I am destined to become the cat lady...

It's this very realization that brings me to my second point. I have relationship problems. You will notice, that as a journal- this blog has a serious gaping whole where all the juicy boy stuff should be... deliberate? yes. permanent? no....maybe.
I normally don't talk about it at all in public forums such as THE INTERNET. But only this morning I woke up and realized two things: #1. I barely have any boy stuff at all (juicy would just be a flat out lie) #2. No one reads this blog. (hardly constitutes "public forum")
Sooooo. I may begin some little stories in which I describe my life in that department. (heads up though, if I sleep with 'cute-face' aka MY CAT, I'm pretty sure you can guess how short these segments will be.)
What to expect: me documenting my cute guys sitings. (and you wondered my I never talk about it- DEPRESSING, that's why)

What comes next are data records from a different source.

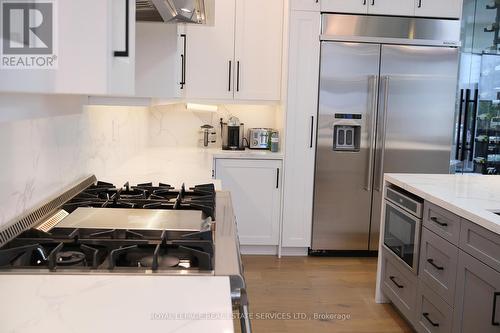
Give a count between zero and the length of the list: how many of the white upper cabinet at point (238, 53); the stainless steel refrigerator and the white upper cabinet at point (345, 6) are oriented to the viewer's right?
0

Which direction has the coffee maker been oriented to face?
toward the camera

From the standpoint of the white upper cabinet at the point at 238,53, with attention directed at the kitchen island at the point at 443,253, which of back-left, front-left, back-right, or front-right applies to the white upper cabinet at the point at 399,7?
front-left

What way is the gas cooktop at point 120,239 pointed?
to the viewer's right

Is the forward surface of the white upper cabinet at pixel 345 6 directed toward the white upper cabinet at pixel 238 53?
no

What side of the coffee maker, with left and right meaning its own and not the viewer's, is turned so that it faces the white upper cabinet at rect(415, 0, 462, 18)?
left

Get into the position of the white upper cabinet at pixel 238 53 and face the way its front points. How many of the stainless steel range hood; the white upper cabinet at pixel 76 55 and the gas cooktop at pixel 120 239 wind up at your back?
0

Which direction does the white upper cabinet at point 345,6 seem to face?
toward the camera

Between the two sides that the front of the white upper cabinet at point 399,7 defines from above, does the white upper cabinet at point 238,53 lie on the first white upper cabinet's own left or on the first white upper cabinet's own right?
on the first white upper cabinet's own right

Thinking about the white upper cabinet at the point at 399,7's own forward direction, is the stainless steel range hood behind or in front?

So now that I'm home (my townhouse/actual residence) I've got to motivate myself to do everything [hard. I am not easily motivated.] Which means I have to wake up at a decent hour. Take care of domestic things (I have got to vacuum). Get my butt showered and dressed. Go Shopping (food is nonexistent if you've been away for a month). Finish pre-semester work (crap). All without the motivation of bad-smelling kitten-baby kisses. I guess the only motivation I have is that I may meet a cute guy... then I'll have something to blog about.